Monday, June 21, 2010
The Yuan & The Ringgit, Missing Cousins
Before the weekend, the ringgit was at 3.25 to the USD, this morning it went to 3.19. The Chinese renminbi has been effectively pegged to the U.S. dollar since late 2008, as one of the supportive policies put in place during the global recession. This peg, and the fact that it impeded other countries adjustments, has contributed to international pressure, especially from the U.S., to allow more flexibility of the exchange rate as Chinese exports rebounded.
Ahead of the G-20 meeting, on June 19, 2010, the People's Bank of China announced the intention to move towards a more flexible exchange rate regime by allowing the currency to move within a band against a basket of currencies of its major trading partners. The statement, coming less than a week before G-20 leaders meet in Toronto on June 26-27, represents a departure from a two-year period during which the RMB was effectively pegged to the dollar.
An increase in inflationary pressures and stronger export growth led market actors to expect some appreciation against the USD by mid 2010. However, the RMB's significant rise against the EUR, and thus on a trade weighted basis, could deter significant appreciation against the USD and should the EUR fall further against the USD, so too might the RMB.
Despite market expectations of a major move, any shift might be modest. Standard Chartered's Stephen Green said in the FT: "The danger is that on Monday morning everyone gets very excited and then end up being disappointed with what happens. There is very little appetite for appreciation, so in the short-term the central bank is likely to be very conservative."

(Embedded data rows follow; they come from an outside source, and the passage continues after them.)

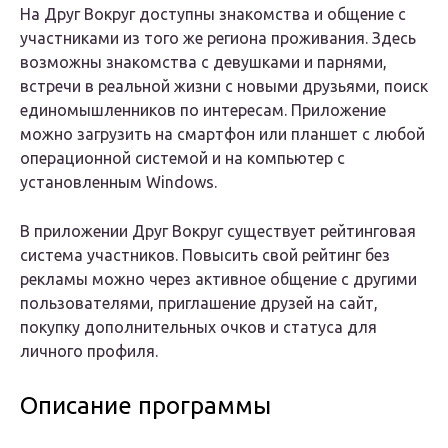
На Друг Вокруг доступны знакомства и общение с
участниками из того же региона проживания. Здесь
возможны знакомства с девушками и парнями,
встречи в реальной жизни с новыми друзьями, поиск
единомышленников по интересам. Приложение
можно загрузить на смартфон или планшет с любой
операционной системой и на компьютер с
установленным Windows.
В приложении Друг Вокруг существует рейтинговая
система участников. Повысить свой рейтинг без
рекламы можно через активное общение с другими
пользователями, приглашение друзей на сайт,
покупку дополнительных очков и статуса для
личного профиля.
Описание программы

The initial response to the statement has been positive, with the U.S. and European leaders lauding the decision. Dominique Strauss-Kahn, Managing Director of the IMF suggested that the move was in line with the "G-20 Mutual Assessment Process, to be presented in Toronto..., and will help increase Chinese household income and provide the incentives necessary to reorient investment toward industries that serve the Chinese consumer." The move also suggests that the G-20 will be more focused on the development in the eurozone.
Morgan Stanley's Qing Wang argues that an exit of renminbi from the US$ peg will come most likely in the Summer of 2010 (early Q3) involving a one-off revaluation of 2-3%, followed by gradual appreciation for a total strengthening of 4-5% in 2010. China is likely to exit the peg given its role in reducing imported inflation, because a free and open trade system is in China's interest, helps rebalance the domestic economy towards the non-tradable sector, and to move to a more flexible exchange rate needed for independent monetary policy. A move in July gives the U.S. administration the ability to claim successful diplomacy and Chinese to show their global responsibility before the November G20 meeting.

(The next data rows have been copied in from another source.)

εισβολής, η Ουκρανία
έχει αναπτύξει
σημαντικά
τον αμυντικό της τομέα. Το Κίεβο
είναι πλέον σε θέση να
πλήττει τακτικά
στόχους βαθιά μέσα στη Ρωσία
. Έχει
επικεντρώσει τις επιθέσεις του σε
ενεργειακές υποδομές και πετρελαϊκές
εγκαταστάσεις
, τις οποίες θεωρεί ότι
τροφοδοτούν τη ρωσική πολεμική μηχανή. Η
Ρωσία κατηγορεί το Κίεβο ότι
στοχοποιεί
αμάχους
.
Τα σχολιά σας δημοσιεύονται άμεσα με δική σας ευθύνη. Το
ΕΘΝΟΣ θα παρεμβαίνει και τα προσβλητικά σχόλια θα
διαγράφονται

On April 8, 2010, the People's Bank of China sold RMB15 billion in three-year sterilization bills, the first batch since June 2008. The three-year bills are considered a more aggressive tool for managing liquidity, and may signal that the central bank is preparing to sterilize "hot money" inflows betting on RMB appreciation.

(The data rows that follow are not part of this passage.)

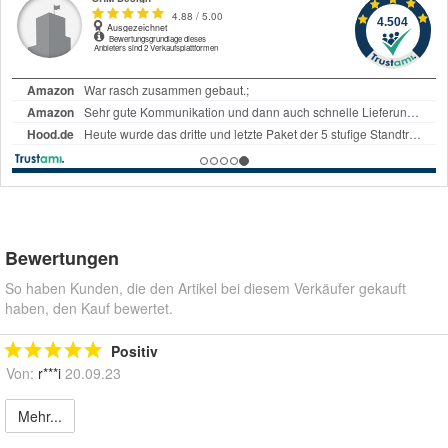
Bewertungen
So haben Kunden, die den Artikel bei diesem Verkäufer gekauft
haben, den Kauf bewertet.
Positiv
Von:
r***i
20.09.23
Mehr...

Greater CNY flexibility may lead to some initial nominal appreciation against G3. Other Asian currencies – especially those that are regarded as proxies for Chinese growth and commodity demand (AUD) - or non-FX assets in China (e.g., Shanghai A-share Index) may end up attracting greater inflows and seeing a bigger price action.
The expectation that a stronger CNY will support China’s demand for imports (including from the rest of Asia) can be beneficial for Malaysian Ringgit, Korean Won and Taiwan Dollar. Central banks across Asia may also feel a bit less pressure to stem FX appreciation in order to maintain competitiveness. The entire playbook would favour going long on the following currencies for the rest of 2010: long CNY, KRW, MYR and INR. Short the EUR and JPY. That being the case, the natural long will see a boost in financial assets in those respective countries.